Chinese Companies Say They Can't Afford to Pay Workers Now
This article by Lulu Yilun Chen and Jinshan Hong for Bloomberg may be of interest to subscribers. Here is a section:
“A week of unpaid leave is very painful,” said Jason Lam, 32, who was furloughed from his job as a chef in a high-end restaurant in Hong Kong’s Tsim Sha Tsui neighborhood. “I don’t have enough income to cover my spending this month.”
Across China, companies are telling workers that there’s no money for them -- or that they shouldn’t have to pay full salaries to quarantined employees who don’t come to work. It’s too soon to say how many people have lost wages as a result of the outbreak, but in a survey of more than 9,500 workers by Chinese recruitment website Zhaopin, more than one-third said they were aware it was a possibility.
The salary freezes are further evidence of the economic hit to China’s volatile private sector -- the fastest growing part of the world’s second-biggest economy -- and among small firms especially. It also suggests the stress will extend beyond the health risks to the financial pain that comes with job cuts and salary instability. Unsurprisingly, hiring has all but ground to a halt: Zhaopin estimates the number of job resumes submitted in the first week after the January outbreak was down 83% from a year earlier.
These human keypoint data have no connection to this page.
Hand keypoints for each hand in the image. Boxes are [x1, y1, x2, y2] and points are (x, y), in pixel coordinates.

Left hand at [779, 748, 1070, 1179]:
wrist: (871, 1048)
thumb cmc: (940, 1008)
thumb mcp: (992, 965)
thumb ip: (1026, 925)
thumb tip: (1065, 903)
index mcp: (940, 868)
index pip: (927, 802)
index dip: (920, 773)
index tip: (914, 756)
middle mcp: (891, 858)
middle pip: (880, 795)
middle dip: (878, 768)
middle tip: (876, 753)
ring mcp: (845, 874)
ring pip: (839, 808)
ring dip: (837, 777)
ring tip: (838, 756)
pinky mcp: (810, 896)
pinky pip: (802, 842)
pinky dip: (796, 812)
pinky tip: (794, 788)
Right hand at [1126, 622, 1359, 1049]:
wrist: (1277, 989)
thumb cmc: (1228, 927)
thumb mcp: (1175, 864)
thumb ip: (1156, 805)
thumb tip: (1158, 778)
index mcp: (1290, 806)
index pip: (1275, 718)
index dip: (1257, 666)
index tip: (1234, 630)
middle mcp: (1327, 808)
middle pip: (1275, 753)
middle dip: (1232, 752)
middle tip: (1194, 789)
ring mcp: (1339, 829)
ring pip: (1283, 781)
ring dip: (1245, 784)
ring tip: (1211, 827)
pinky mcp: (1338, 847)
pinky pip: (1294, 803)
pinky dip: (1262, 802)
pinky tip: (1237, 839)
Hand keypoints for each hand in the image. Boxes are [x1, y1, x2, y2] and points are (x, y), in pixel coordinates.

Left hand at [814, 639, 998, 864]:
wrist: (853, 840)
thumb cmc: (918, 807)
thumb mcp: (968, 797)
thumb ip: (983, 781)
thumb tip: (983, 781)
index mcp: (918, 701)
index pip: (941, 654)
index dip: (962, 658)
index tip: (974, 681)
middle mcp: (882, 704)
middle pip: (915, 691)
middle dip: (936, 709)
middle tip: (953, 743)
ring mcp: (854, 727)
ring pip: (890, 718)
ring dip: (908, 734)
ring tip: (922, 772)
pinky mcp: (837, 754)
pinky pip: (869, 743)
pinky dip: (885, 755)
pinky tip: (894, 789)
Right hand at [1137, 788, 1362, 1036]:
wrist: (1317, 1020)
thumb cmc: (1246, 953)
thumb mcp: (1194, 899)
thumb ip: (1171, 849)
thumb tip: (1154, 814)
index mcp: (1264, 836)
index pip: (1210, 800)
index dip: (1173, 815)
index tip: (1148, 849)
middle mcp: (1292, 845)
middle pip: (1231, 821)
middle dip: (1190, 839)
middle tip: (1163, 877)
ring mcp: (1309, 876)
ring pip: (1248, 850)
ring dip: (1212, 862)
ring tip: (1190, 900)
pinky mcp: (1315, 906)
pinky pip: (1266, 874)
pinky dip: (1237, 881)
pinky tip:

“The coronavirus may hit Chinese consumption harder than SARS 17 years ago,” said Chang Shu, Chief Asia Economist for Bloomberg Intelligence. “And SARS walloped consumption.”
The knock-on effect of meeting payroll when there is no money coming in is no laughing matter for the service sector; particularly when it is fuelling growth. The gravity of the threat means the range of policy options being explored is open-ended. Everything from direct payments to employees, tax holidays, relaxing regulations, cutting interest rates and boosting money supply are possible and probable.
The Dollar continues to consolidate above its trend mean against the Renminbi. Supporting the currency would appear to the least of Beijing’s concerns at present.
Meanwhile online education provider TAL Education is pushing new highs.
Alibaba’s delivery people are still working and the share is holding its break above $200.
Tencent Holdings hit a new recovery high this week as it continues to recovery from a two-year corrective phase.
Baidu has broken its downtrend and found support earlier this month in the region of the trend mean.
The tech-heavy Chinext Index has broken a four-year downtrend and bounced from the region of the trend mean immediately following the Lunar New Year Holiday.